A Japanese collaboration led by Norio Narita of the National Astronomical Observatory of Japan, and a team led by MIT assistant professor of physics Joshua Winn both published papers detailing their studies of HAT-P-7b. These studies were published in the Publications of Astronomical Society of Japan Letters October 25, 2009 and the Astrophysical Journal Letters for October 1, 2009, respectively. The paper by the Japanese team is available for your perusal on Arxiv here.

Both research teams used the Subaru Telescope’s High Dispersion Spectrograph instrument to observe the star HAT-P-7. The spectrograph allowed the researchers to monitor the redshift or blueshift of light as the planet orbited the star. In planets with a prograde orbit, their transit in front of the star blocks the blue shifting of the light from the star first, then blocks the redshift of the light, making the star appear to move more that it actually is.

In the case of HAT-P-7b the effect was reversed – that is, the redshifted light appeared bluer, then the blueshifted light appeared redder, making it apparent that the orbit of the planet was not in the same direction of that of HAT-P-7. This effect is called the Rossiter-McLaughlin effect, illustrated below.

The Rossiter McLaughlin effect makes a star appear to have a greater radial velocity than it actually does because of a transiting planet. Image Credit: Nicholas Shanks, WikiMedia Commons
The Rossiter McLaughlin effect makes a star appear to have a greater radial velocity than it actually does because of a transiting planet. Image Credit: Nicholas Shanks, WikiMedia Commons

The odd orbit of HAT-P-7b could have been caused by a number of different factors, and theorists that model the formation of exoplanetary systems will not have to “go back to the drawing boards”. The general consensus is that planets form out of a large disk of material orbiting the star, and thus all orbit in the same direction as the disk out of which they formed.
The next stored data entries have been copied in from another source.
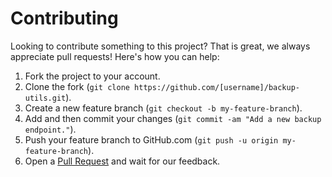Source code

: # Contributing

Looking to contribute something to this project? That is great, we always appreciate pull requests! Here's how you can help:

1. Fork the project to your account.
2. Clone the fork (`git clone https://github.com/[username]/backup-utils.git`).
3. Create a new feature branch (`git checkout -b my-feature-branch`).
4. Add and then commit your changes (`git commit -am "Add a new backup endpoint."`).
5. Push your feature branch to GitHub.com (`git push -u origin my-feature-branch`).
6. Open a [Pull Request](https://github.com/github/backup-utils/compare/) and wait for our feedback.
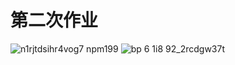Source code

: # 第二次作业
![n1rjtdsihr4vog7 npm199](https://cloud.githubusercontent.com/assets/16081097/26036404/9c386bd4-390f-11e7-96e3-e57f49d65af9.png)
![bp 6 1i8 92_2rcdgw37t](https://cloud.githubusercontent.com/assets/16081097/26036405/9e73655c-390f-11e7-8282-8d714e3d743a.png)
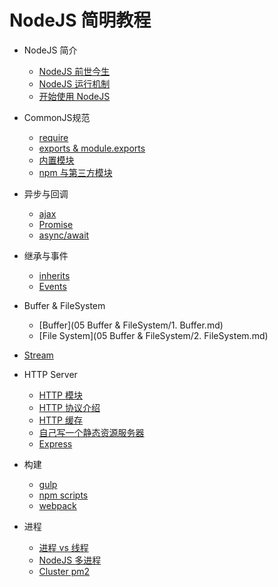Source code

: # NodeJS 简明教程

* NodeJS 简介

	* [NodeJS 前世今生]()
	* [NodeJS 运行机制]()
	* [开始使用 NodeJS]()


* CommonJS规范

	* [require]()
	* [exports & module.exports]()
	* [内置模块]()
	* [npm 与第三方模块]()


* 异步与回调

	* [ajax]()
	* [Promise]()
	* [async/await]()


* 继承与事件

	* [inherits]()
	* [Events]()


* Buffer & FileSystem

	* [Buffer](05 Buffer & FileSystem/1. Buffer.md)
	* [File System](05 Buffer & FileSystem/2. FileSystem.md)


* [Stream](https://github.com/jabez128/stream-handbook)

* HTTP Server

	* [HTTP 模块]()
	* [HTTP 协议介绍]()
	* [HTTP 缓存]()
	* [自己写一个静态资源服务器]()
	* [Express]()

* 构建
    * [gulp](http://blog.h5jun.com/post/gulp-build.html)
    * [npm scripts](http://www.w3ctrain.com/2016/02/27/why-npm-scripts/)
    * [webpack]()

* 进程

	* [进程 vs 线程]()
	* [NodeJS 多进程]()
	* [Cluster pm2]()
Multiple planets could have formed in an unstable configuration around the star, and their proximity to each other could have caused a rather chaotic series of gravitational billiards to boot HAT-P-7b into its current orbit. Another explanation is the presence of a third object in the system, such as another massive planet or companion star, that is tilting the orbit of HAT-P-7b due to what’s known as the Kozai effect.

The announcement of the retrograde orbit of HAT-P-7b came only one day after the announcement on August 12th, 2009 that the planet WASP-17b orbits opposite its parent star. HAT-P-7b is also one of the first exoplanets to be studied by the Kepler mission, which studied the planet’s orbit over 10 days. Kepler will take further images of the star during its mission, and by observing the rotation of spots on the surface of the star, nail down the orbital direction, after which we’ll know whether HAT-P-7b is orbiting “backwards” or around the poles of the star.